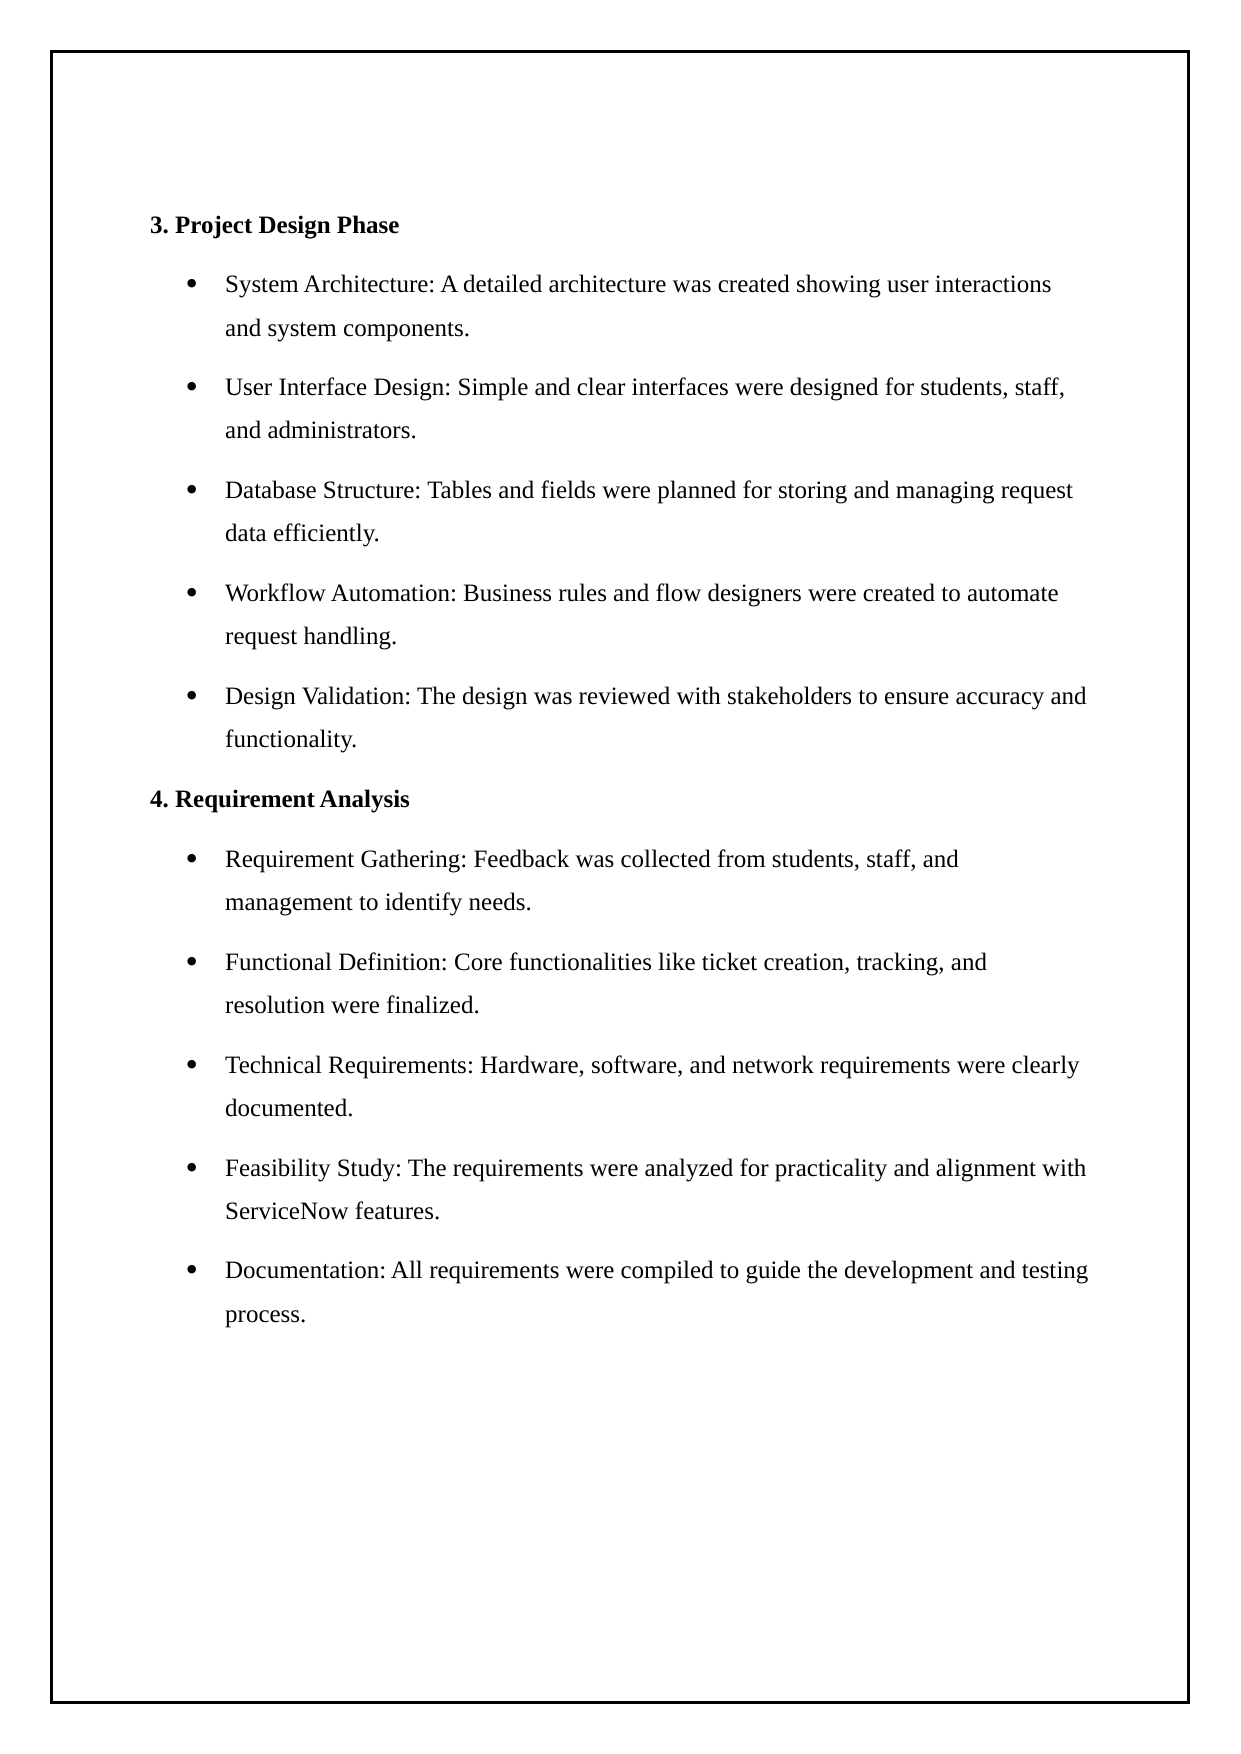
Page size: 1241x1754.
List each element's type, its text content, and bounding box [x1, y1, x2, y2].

text 4. Requirement Analysis [150, 784, 1090, 813]
list Design Validation: The design was reviewed with stakeholders to ensure accuracy and functionality. [187, 681, 1090, 753]
list Documentation: All requirements were compiled to guide the development and testing process. [187, 1256, 1090, 1327]
list Functional Definition: Core functionalities like ticket creation, tracking, and resolution were finalized. [187, 947, 1090, 1019]
list Technical Requirements: Hardware, software, and network requirements were clearly documented. [187, 1050, 1090, 1122]
list Workflow Automation: Business rules and flow designers were created to automate request handling. [187, 578, 1090, 650]
list Feasibility Study: The requirements were analyzed for practicality and alignment with ServiceNow features. [187, 1153, 1090, 1224]
list Requirement Gathering: Feedback was collected from students, staff, and management to identify needs. [187, 844, 1090, 916]
list User Interface Design: Simple and clear interfaces were designed for students, staff, and administrators. [187, 372, 1090, 444]
list System Architecture: A detailed architecture was created showing user interactions and system components. [187, 269, 1090, 341]
text 3. Project Design Phase [150, 210, 1090, 238]
list Database Structure: Tables and fields were planned for storing and managing request data efficiently. [187, 475, 1090, 547]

_ _ _ _ _ _ _

- DIRECTIONS:
Please rewrite each line of the records above as a JSON list of strings, one string per line, skipping blank lines and leaving the pictures out.

- FULL SOLUTION:
[
  "Page size: 1241x1754.",
  "List each element's type, its text content, and bounding box [x1, y1, x2, y2].",
  "text 4. Requirement Analysis [150, 784, 1090, 813]",
  "list Design Validation: The design was reviewed with stakeholders to ensure accuracy and functionality. [187, 681, 1090, 753]",
  "list Documentation: All requirements were compiled to guide the development and testing process. [187, 1256, 1090, 1327]",
  "list Functional Definition: Core functionalities like ticket creation, tracking, and resolution were finalized. [187, 947, 1090, 1019]",
  "list Technical Requirements: Hardware, software, and network requirements were clearly documented. [187, 1050, 1090, 1122]",
  "list Workflow Automation: Business rules and flow designers were created to automate request handling. [187, 578, 1090, 650]",
  "list Feasibility Study: The requirements were analyzed for practicality and alignment with ServiceNow features. [187, 1153, 1090, 1224]",
  "list Requirement Gathering: Feedback was collected from students, staff, and management to identify needs. [187, 844, 1090, 916]",
  "list User Interface Design: Simple and clear interfaces were designed for students, staff, and administrators. [187, 372, 1090, 444]",
  "list System Architecture: A detailed architecture was created showing user interactions and system components. [187, 269, 1090, 341]",
  "text 3. Project Design Phase [150, 210, 1090, 238]",
  "list Database Structure: Tables and fields were planned for storing and managing request data efficiently. [187, 475, 1090, 547]"
]